Incomlend is an invoice exchange platform that connects global corporations with communities of investors, enabling them to buy and sell individual invoices online.
Here The Fintech Times speaks to Morgan Terigi, Director and Co-founder of Incomlend about how advanced fintechs are reshaping and leading a new way of investing, particularly through their use of Blockchain, in the global shipping industry.
How are Fintechs reshaping investing, particularly with Blockchain, in the global shipping industry?
Fintechs are playing a huge role in reshaping investing, particularly in the global shipping industry. In particular, blockchain has the potential to be very disruptive because it records any and all changes made to a document. The shipping industry is very traditional, and the bill of lading (the document that confirms receipt of cargo for shipment) has hardly changed in centuries. Because of this, there have been many issues with fraud. For example, multiple financing on a single transaction. This could be presented by adopting electronic documentation and blockchain technology. Blockchain lets you see the history of the BL (bill of lading), which means you can check if it’s been financed or not. As well, it’s very secure. No revealing information is disclosed so privacy is easily maintained. This protects financiers from fraud while allowing them to maintain privacy.
Why are alternative financiers so important, and how do you reduce the risks most commonly faced?

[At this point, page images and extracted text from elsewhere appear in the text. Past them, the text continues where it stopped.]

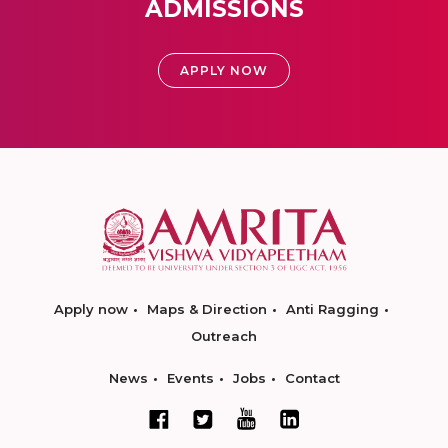
ADMISSIONS
APPLY NOW
Apply now
Maps & Direction
Anti Ragging
Outreach
News
Events
Jobs
Contact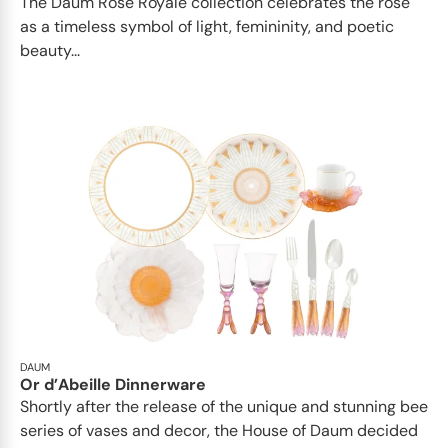
The Daum Rose Royale collection celebrates the rose
as a timeless symbol of light, femininity, and poetic
beauty...
DAUM
Or d’Abeille Dinnerware
Shortly after the release of the unique and stunning bee
series of vases and decor, the House of Daum decided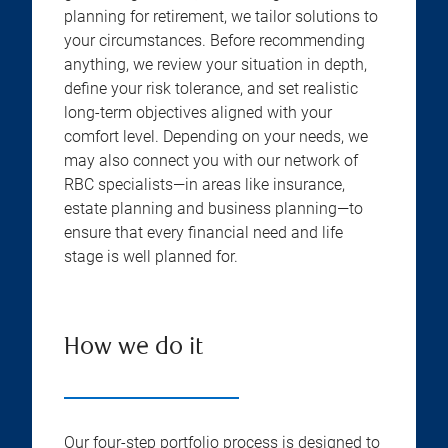
planning for retirement, we tailor solutions to
your circumstances. Before recommending
anything, we review your situation in depth,
define your risk tolerance, and set realistic
long-term objectives aligned with your
comfort level. Depending on your needs, we
may also connect you with our network of
RBC specialists—in areas like insurance,
estate planning and business planning—to
ensure that every financial need and life
stage is well planned for.
How we do it
Our four-step portfolio process is designed to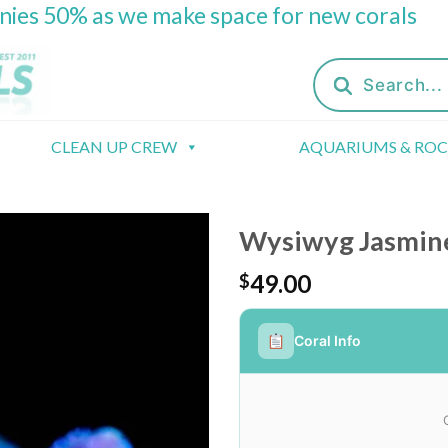
onies 50% as we make space for new corals
Products
search
CLEAN UP CREW
AQUARIUMS & RO
Wysiwyg Jasmine
49.00
$
Coral Info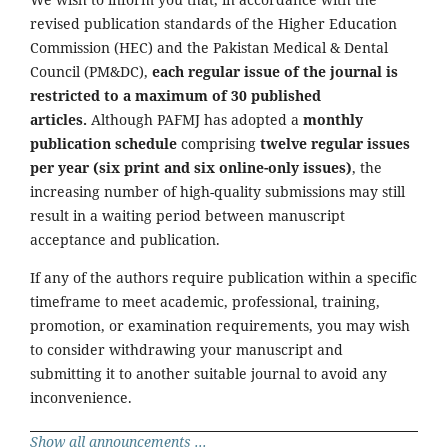
revised publication standards of the Higher Education
Commission (HEC) and the Pakistan Medical & Dental
Council (PM&DC),
each regular issue of the journal is
restricted to a maximum of 30 published
articles.
Although PAFMJ has adopted a
monthly
publication schedule
comprising
twelve regular issues
per year (six print and six online-only issues)
, the
increasing number of high-quality submissions may still
result in a waiting period between manuscript
acceptance and publication.
If any of the authors require publication within a specific
timeframe to meet academic, professional, training,
promotion, or examination requirements, you may wish
to consider withdrawing your manuscript and
submitting it to another suitable journal to avoid any
inconvenience.
Show all announcements ...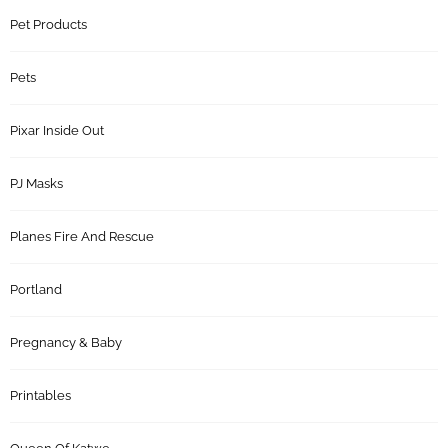
Pet Products
Pets
Pixar Inside Out
PJ Masks
Planes Fire And Rescue
Portland
Pregnancy & Baby
Printables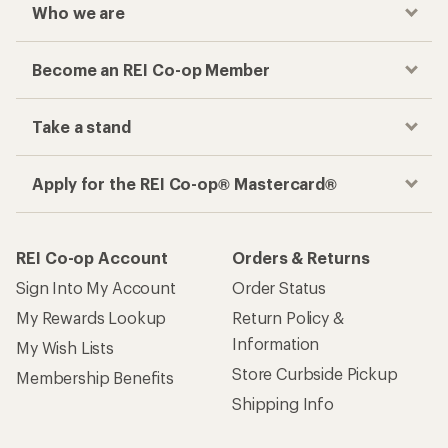
Who we are
Become an REI Co-op Member
Take a stand
Apply for the REI Co-op® Mastercard®
REI Co-op Account
Orders & Returns
Sign Into My Account
Order Status
My Rewards Lookup
Return Policy &
Information
My Wish Lists
Store Curbside Pickup
Membership Benefits
Shipping Info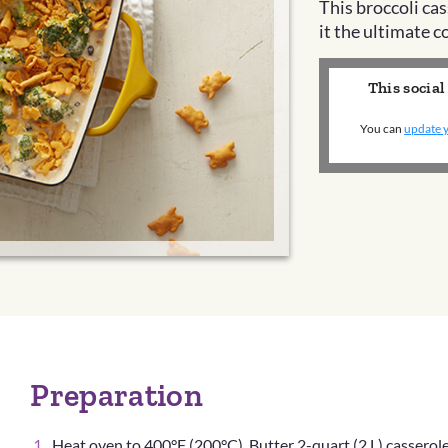
This broccoli ca
it the ultimate 
This social
You can
update y
Preparation
Heat oven to 400°F (200°C). Butter 2-quart (2 L) casserole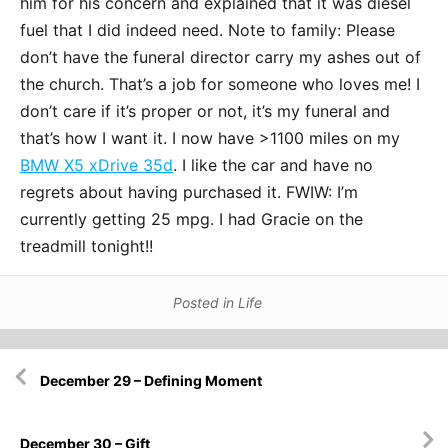
him for his concern and explained that it was diesel
fuel that I did indeed need. Note to family: Please
don’t have the funeral director carry my ashes out of
the church. That’s a job for someone who loves me! I
don’t care if it’s proper or not, it’s my funeral and
that’s how I want it. I now have >1100 miles on my
BMW X5 xDrive 35d
. I like the car and have no
regrets about having purchased it. FWIW: I’m
currently getting 25 mpg. I had Gracie on the
treadmill tonight!!
Posted in
Life
Post
December 29 – Defining Moment
navigation
December 30 – Gift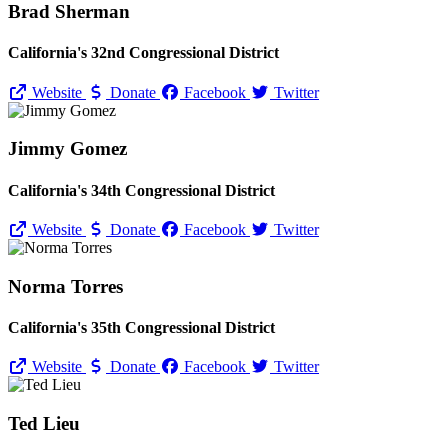
Brad Sherman
California's 32nd Congressional District
Website
Donate
Facebook
Twitter
Jimmy Gomez
California's 34th Congressional District
Website
Donate
Facebook
Twitter
Norma Torres
California's 35th Congressional District
Website
Donate
Facebook
Twitter
Ted Lieu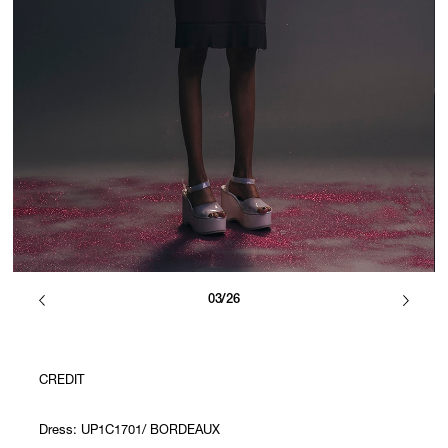
03/26
CREDIT
Dress: UP1C1701/ BORDEAUX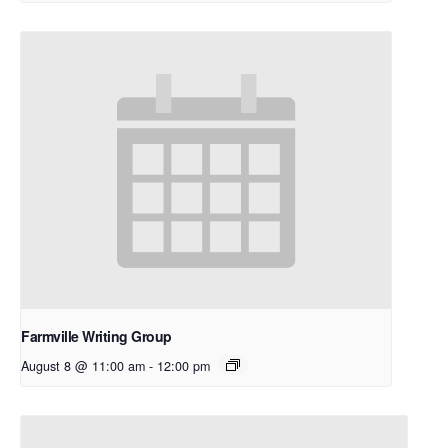
Farmville Writing Group
August 8 @ 11:00 am
-
12:00 pm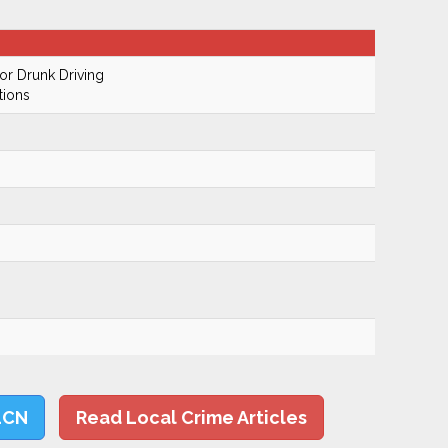
r Drunk Driving
tions
LCN
Read Local Crime Articles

There are many alternative lenders and financiers out there. From Incomlend’s perspective, we work to make both the buyer’s side and exporter’s side as convenient as possible. Fraud is the greatest risk, whether you’re a company or an individual. For everyone, having access to financing is the most important thing. Next is diversity. I think the marketplace approach is very interesting, where technology manages multiple parties. One example of this that we do is stepping in and buying a receivable. The third element to reduce the risk of fraud I’d say is the usage of technology to make assets safer. When I say “assets safer” I’m referring to understanding in the early stage of a transaction who is acknowledging a transaction, who is confirming, and who is providing information as well as seeing what changes have occurred. You want to centralise everything through a platform, like what we do, so you don’t have emails from multiple sources and avoid miscommunications, both intentional and unintentional.
Why are cross-border capabilities so important at the moment, and how have fintechs helped with this?
As the pandemic grew, many banks decided to pull the plug or pause. Fintechs were able to jump in and offer alternative access to financing. Particularly, many players in the commodities space came to fintechs. As well, supply chains moved around a lot. This was because fo COVID-19, but it was also because of the trade wars that have been happening globally. Fintechs could provide financing much faster than traditional methods. Additionally, it was easier for fintechs to follow customers. Banks follow a much slower, more traditional model that doesn’t allow them that kind of agility.
What are some of the greatest challenges that fintech entrepreneurs face?
Our greatest challenge is movement. 2020 saw things moving quite a lot. Underwriters’ appetites have changed. Credit limits have been reduced, we’ve seen some brought down to zero. That appetitive change has led to shifting from one industry to another. Incomlend is in an industry that has boomed, but we’ve still had the same issues that institutional investors have experienced. They’ve been hit by redemptions on their side, and there is some uncertainty about which trade corridors they still want to invest in. What they invested in last year is completely different from the past few months. It’s a lot of change in an industry that has been very traditional and has typically looked for things that are relatively stable, at least in terms of data.